Elle a conclu que Sarkozy, un ancien avocat, «savait qu’il faisait quelque chose de mal». Ses actes et ceux de son avocat avaient donné au public «une très mauvaise image de la justice, ce qui appelait une sanction pénale». Elle a également ajouté que les crimes de Sarkozy étaient «extrêmement graves parce qu’ils avaient été commis par un ancien président qui, constitutionnellement, devrait garantir l’indépendance de la justice».

Le verdict accablant n’a pas fait taire les partisans politiques de Sarkozy. Ils se sont précipités vers les studios de diffusion pour dénigrer la décision et critiquer les juges, mettant en doute l’équité et l’indépendance de ce qu’ils considèrent comme un «verdict politique». Cette réaction rappelle les attaques de Silvio Berlusconi contre des magistrats italiens – que l’ancien président italien a qualifiés de «juges rouges».

Plus inquiétante, cependant, a été la réaction de Gérald Darmanin, le ministre de l’Intérieur de droite, dont le rôle est de lutter contre la corruption. Bien que dans le gouvernement d’Emmanuel Macron, il est un ancien membre du parti de Sarkozy. Quelques minutes après la publication du verdict, il a déclaré son «soutien amical» à l’ex-président. Une telle déclaration pourrait être un coup de pouce massif pour l’extrême droite – dont le soutien se nourrit du sentiment que l’élite française est toute pour elle-même. La réaction du public sur les réseaux sociaux a été incandescente.

Plusieurs amis et associés de Sarkozy ont également été condamnés séparément pour des fautes financières, notamment son mentor politique Charles Pasqua, son ancien Premier ministre François Fillon, son ancien chef de cabinet Michel Gaudin et un ancien proche conseiller, Boris Boillon. Pourtant, malgré un tel bagage, Sarkozy a récemment été présenté comme le candidat conservateur potentiel pour l’élection présidentielle de 2022. Et, alimentant davantage la méfiance à l’égard de l’élite politique, Macron aurait été en termes cordiaux avec Sarkozy avant sa condamnation. En 2018, l’actuel hôte de l’Élysée a même demandé à Sarkozy de le remplacer lors d’une cérémonie d’État.

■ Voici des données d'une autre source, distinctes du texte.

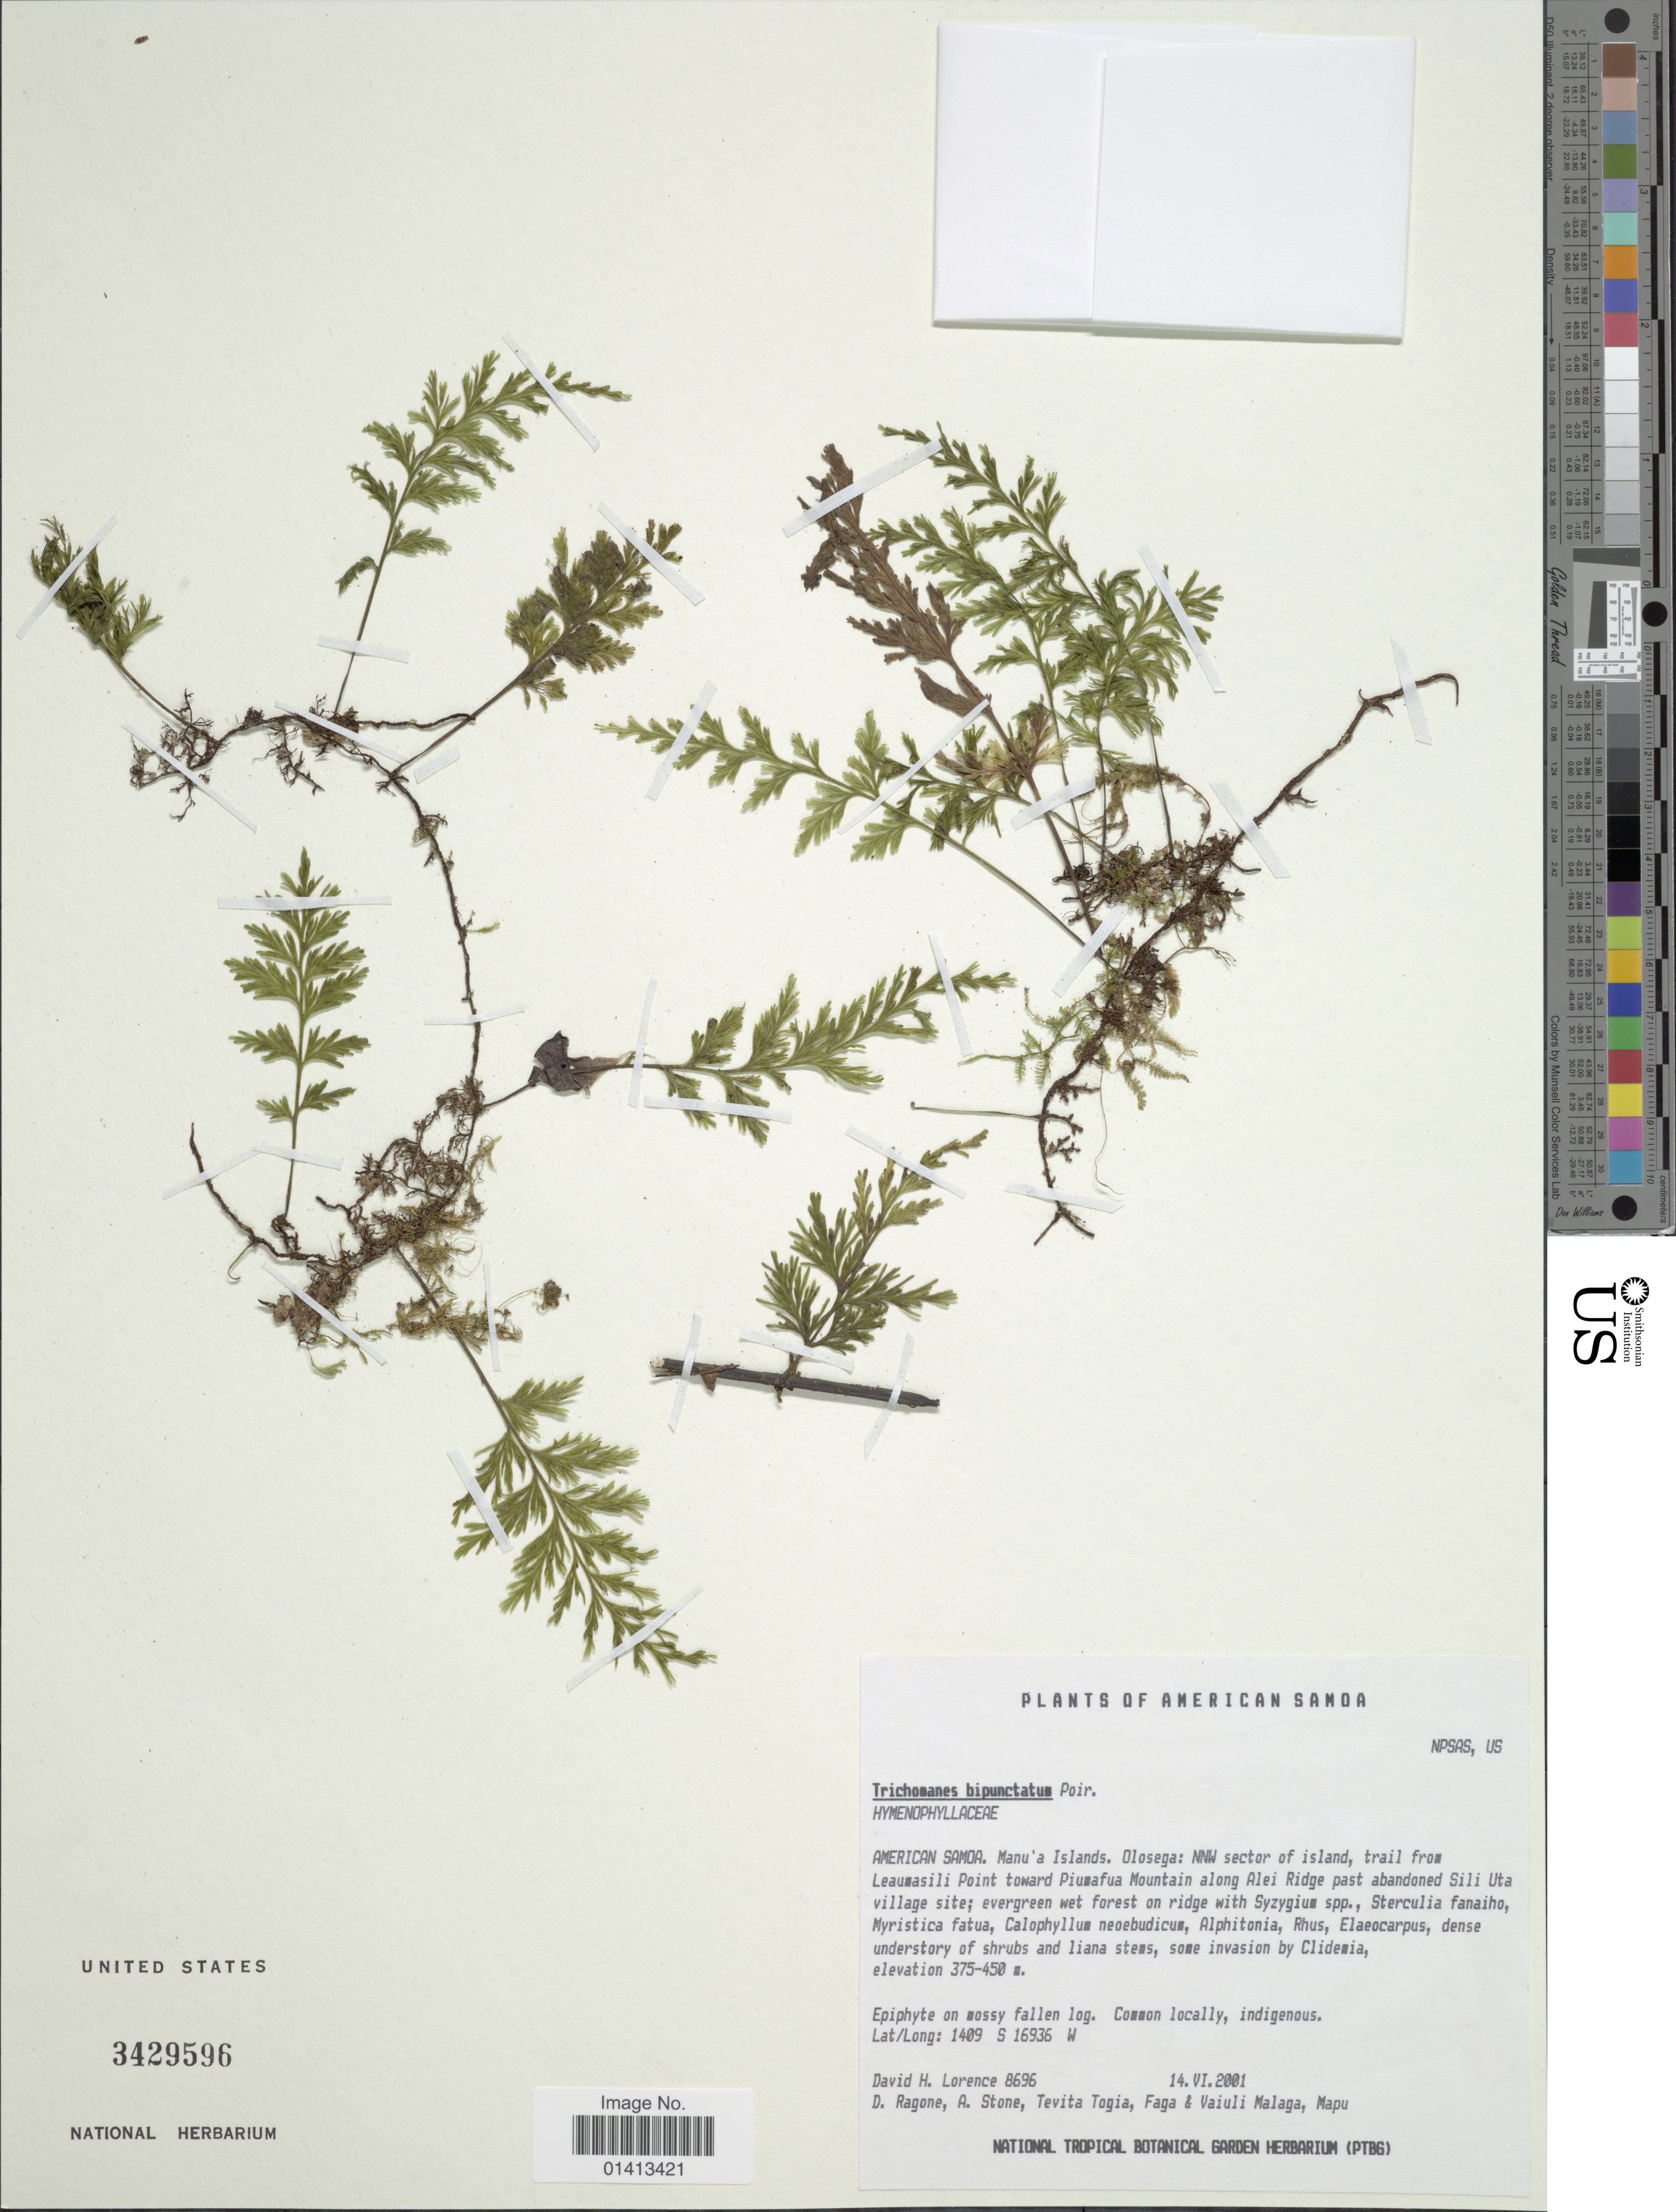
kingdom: Plantae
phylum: Tracheophyta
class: Polypodiopsida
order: Hymenophyllales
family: Hymenophyllaceae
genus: Crepidomanes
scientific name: Crepidomanes bipunctatum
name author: (Poir.) Copel.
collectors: D. Lorence, D. Ragone, A. Stone, T. Togia & et al.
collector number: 8696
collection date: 2001-06-14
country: American Samoa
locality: Manu'a Islands. Olosega: NNW sector of island, trail from Leauwasili Point toward Piuafua Mountain along Alei Ridge past abandoned Sili Uta village site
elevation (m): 375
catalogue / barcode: US 3429596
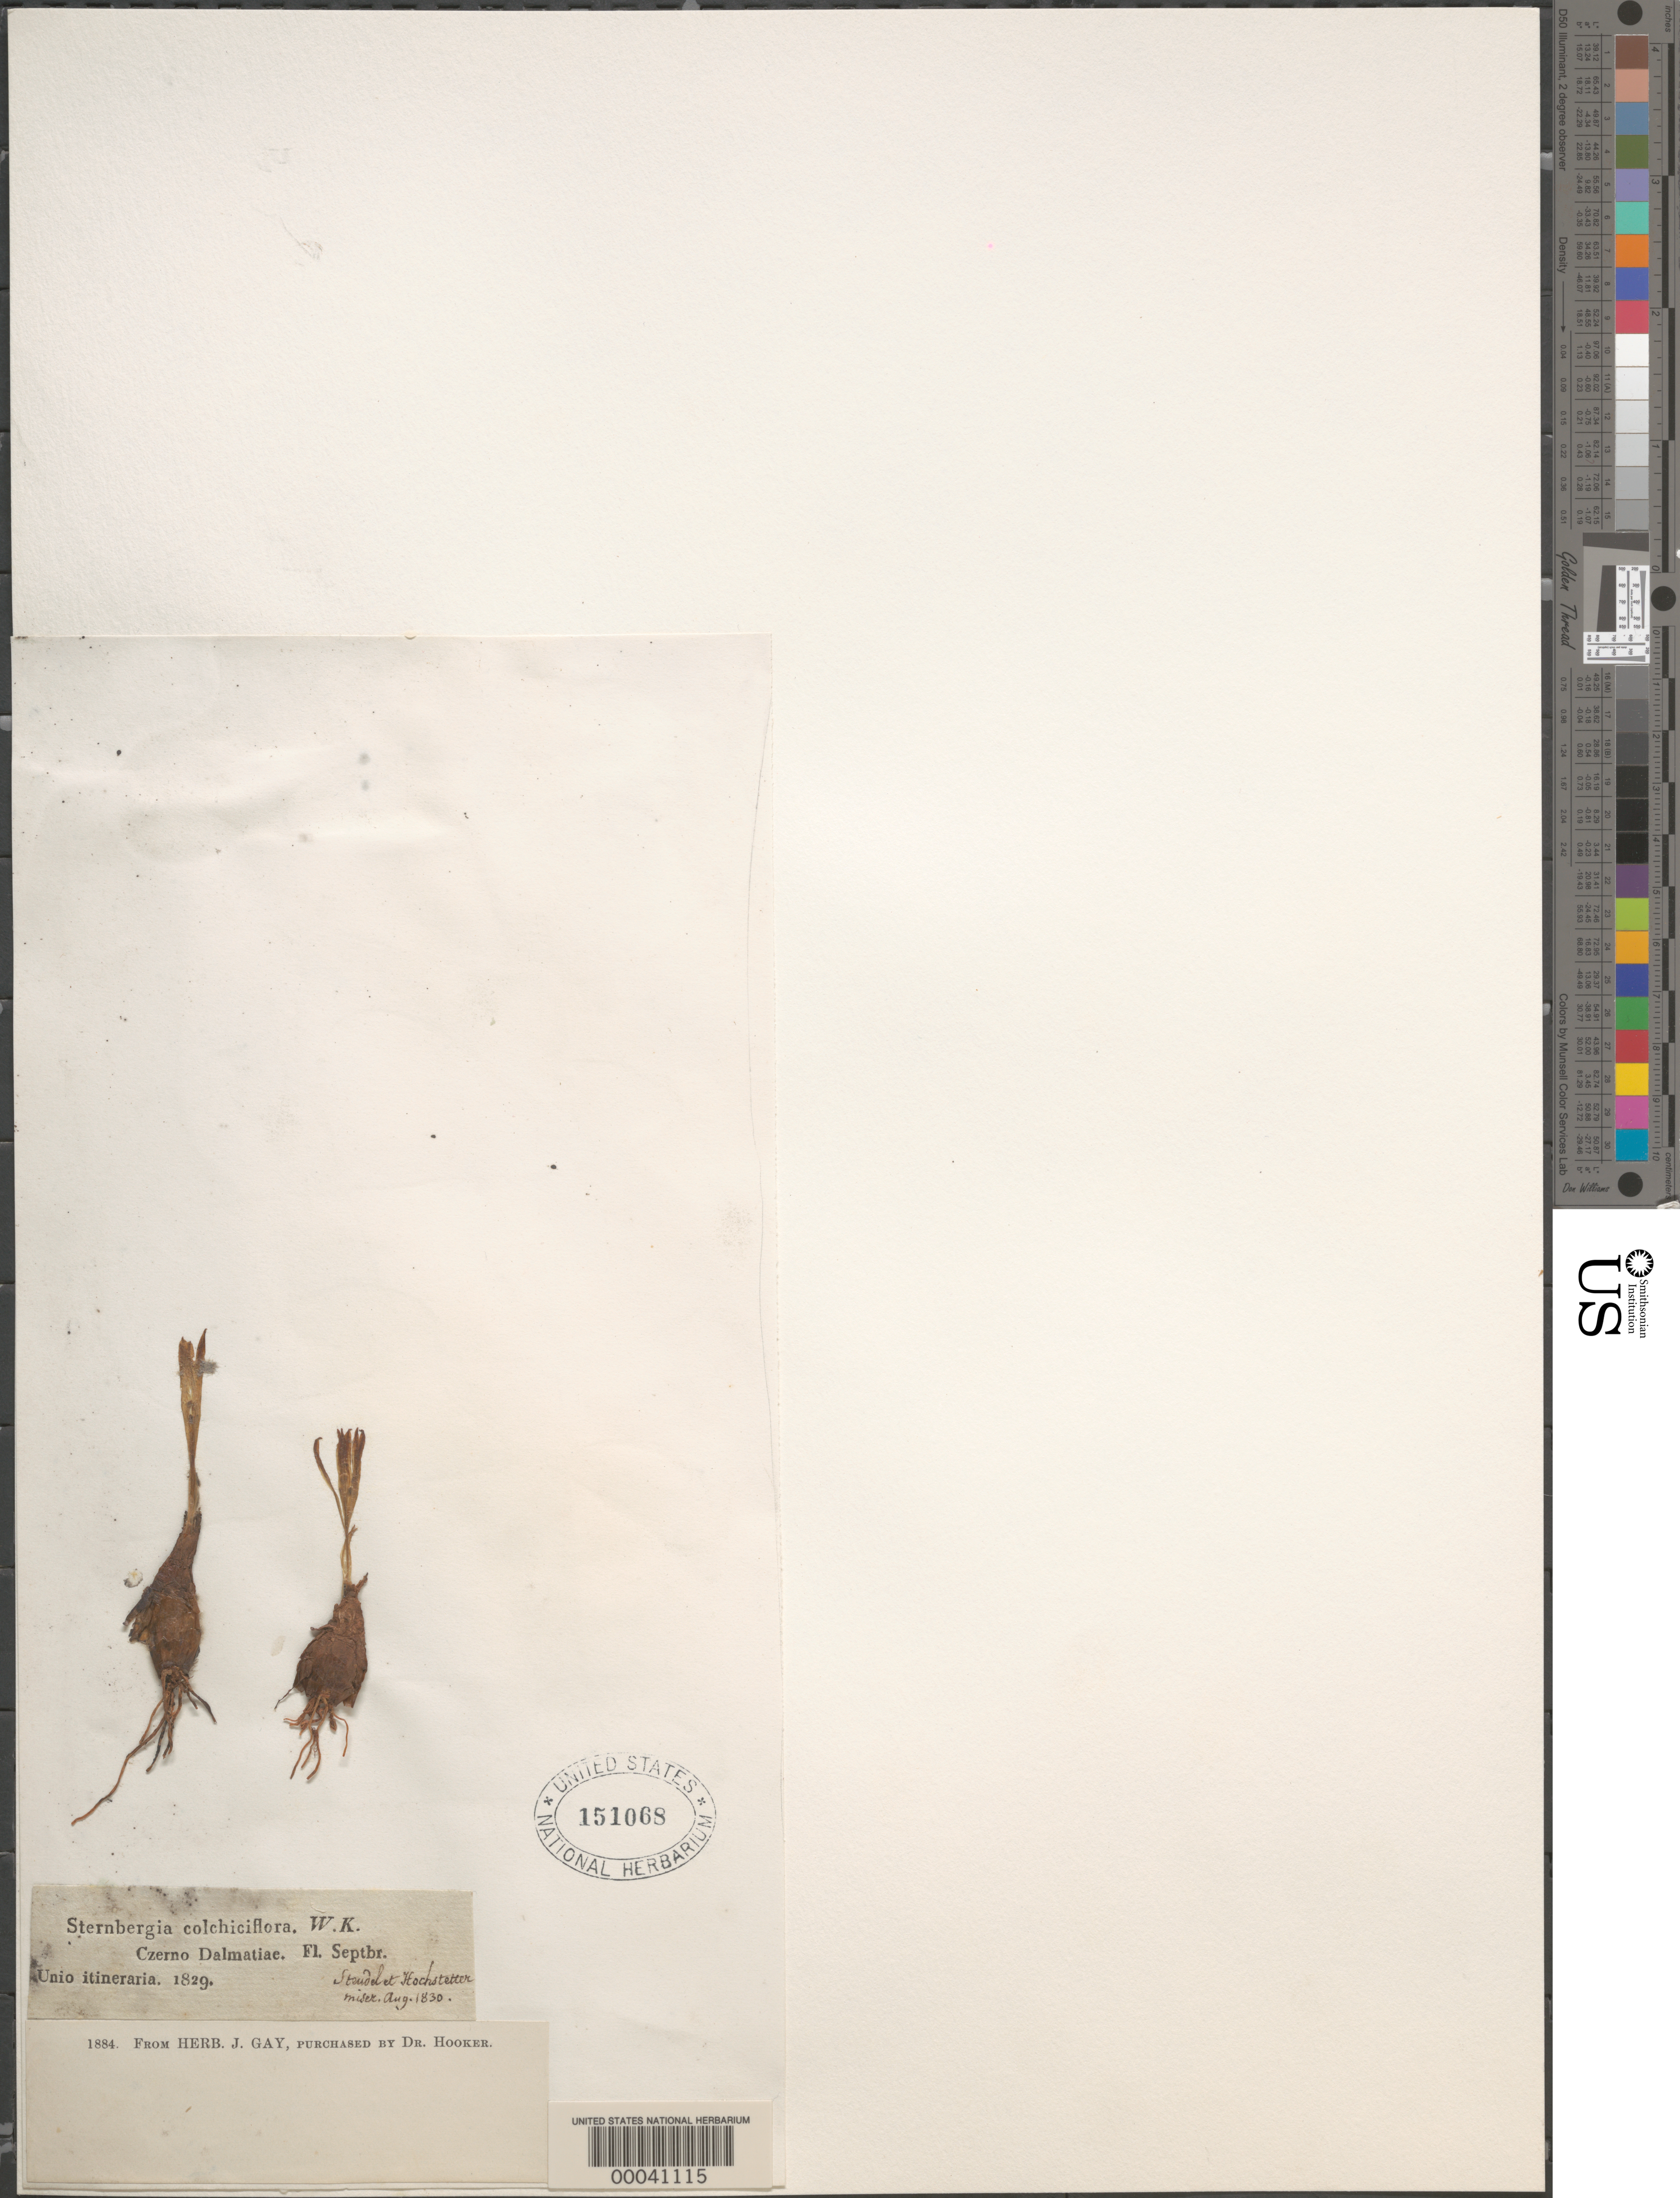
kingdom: Plantae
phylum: Tracheophyta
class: Liliopsida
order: Asparagales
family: Amaryllidaceae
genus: Sternbergia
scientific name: Sternbergia colchiciflora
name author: Waldst. & Kit.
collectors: E. G. von Steudel & C. Hochstetter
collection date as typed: Aug 1830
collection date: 1830-08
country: Croatia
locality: Dalmatia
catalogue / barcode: US 151068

Comment Macron, le jeune dirigeant libéral jadis fêté, aurait-il pu être si imprudent et divertir le président le plus polarisant de l’après-guerre? Comment aurait-il pu se lier d’amitié avec quelqu’un qui incarne le «bling» et qui a jadis lancé une attaque étonnante contre la «permissivité morale et intellectuelle de mai 1968» et les attitudes progressistes et libérales qu’elle annonçait?

Les critiques de gauche peuvent soutenir que les hommes sont les deux faces d’une même médaille néolibérale-autoritaire. Cependant, ce qu’ils ont en effet en commun, c’est qu’ils ont tous deux été élus à la présidence de la Cinquième République – la «République gaulliste», née en 1958 en réaction à la guerre coloniale française en cours en Algérie. Il attribue des pouvoirs constitutionnels extraordinaires au président mais lui impose peu de responsabilités. En conséquence, les électeurs français élisent un «hyper-président» ou un «monarque républicain» avec toute la pompe qui va avec. Il n’est pas surprenant que les présidents, une fois en fonction, soient rapidement perçus comme déconnectés.

La marque Sarkozy est désormais irréversiblement contaminée et sa carrière politique est terminée. Il doit comparaître à nouveau au tribunal plus tard ce mois-ci pour la soi-disant affaire Bygmalion, dans laquelle il est accusé d’avoir trop dépensé dans sa campagne de réélection infructueuse en 2012.

Les procès Sarkozy annoncent peut-être un changement de culture politique en France. L’ère des présidents arrogants et distants qui semblent intouchables et au-dessus des lois est peut-être sur le point de se terminer. Cette condamnation pénale intervient à un moment où les Français sont exaspérés par le manque de responsabilité de leur président. Avec les élections présidentielles qui auront lieu l’année prochaine, et la gauche et l’extrême droite désireuses de capitaliser sur le mécontentement du public à l’égard du système, qui sait quelles pourraient en être les conséquences politiques?